High order direct parametrisation of invariant manifolds for model order reduction of finite element structures: application to large amplitude vibrations and uncovering of a folding point

TL;DR

This paper develops a high-order invariant manifold parametrisation method for nonlinear finite element structures, enabling accurate model reduction and analysis of large amplitude vibrations, including complex phenomena like folding points.

Contribution

It introduces a novel high-order parametrisation approach adapted for physical basis systems, with three styles, and demonstrates its effectiveness on complex nonlinear structural examples.

Findings

Successfully models softening and hardening behaviors in nonlinear structures.

Identifies folding points in invariant manifolds of large amplitude vibrations.
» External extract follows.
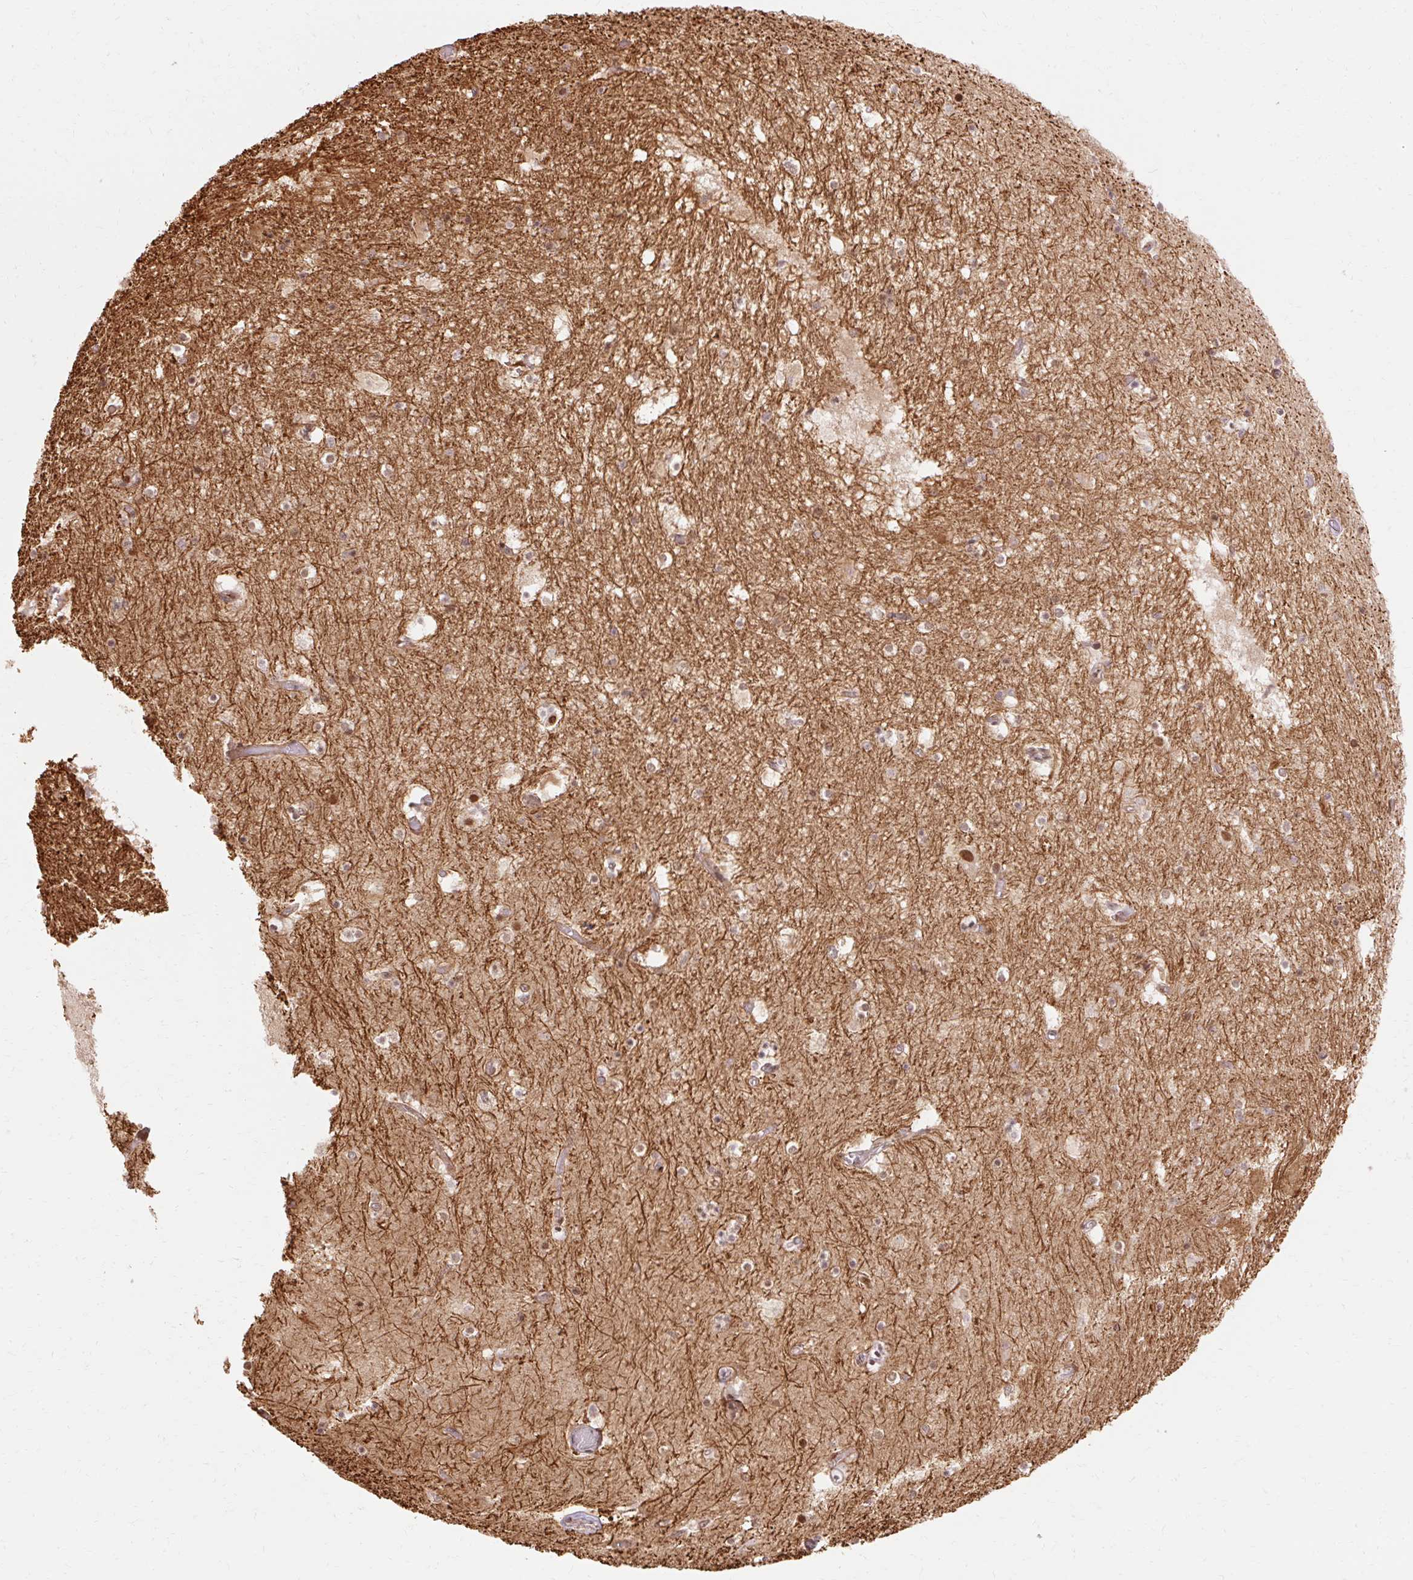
{"staining": {"intensity": "strong", "quantity": "<25%", "location": "nuclear"}, "tissue": "hippocampus", "cell_type": "Glial cells", "image_type": "normal", "snomed": [{"axis": "morphology", "description": "Normal tissue, NOS"}, {"axis": "topography", "description": "Hippocampus"}], "caption": "Immunohistochemical staining of benign human hippocampus shows <25% levels of strong nuclear protein staining in approximately <25% of glial cells. (Brightfield microscopy of DAB IHC at high magnification).", "gene": "MECOM", "patient": {"sex": "female", "age": 52}}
Shows high-order expansions are crucial for industrial-scale MEMS applications.

Abstract

This paper investigates model-order reduction methods for geometrically nonlinear structures. The parametrisation method of invariant manifolds is used and adapted to the case of mechanical systems expressed in the physical basis, so that the technique is directly applicable to problems discretised by the finite element method. Two nonlinear mappings, respectively related to displacement and velocity, are introduced, and the link between the two is made explicit at arbitrary order of expansion. The same development is performed on the reduced-order dynamics which is computed at generic order following the different styles of parametrisation. More specifically, three different styles are introduced and commented: the graph style, the complex normal form style and the real normal form style. These developments allow making better connections with earlier works using these parametrisation methods. The technique is then applied to three different examples. A clamped-clamped arch with increasing curvature is first used to show an example of a system with a softening behaviour turning to hardening at larger amplitudes, which can be replicated with a single mode reduction. Secondly, the case of a cantilever beam is investigated. It is shown that the invariant manifold of the first mode shows a folding point at large amplitudes which is not connected to an internal resonance. This exemplifies the failure of the graph style due to the folding point, whereas the normal form style is able to pass over the folding. Finally, A MEMS micromirror undergoing large rotations is used to show the importance of using high-order expansions on an industrial example.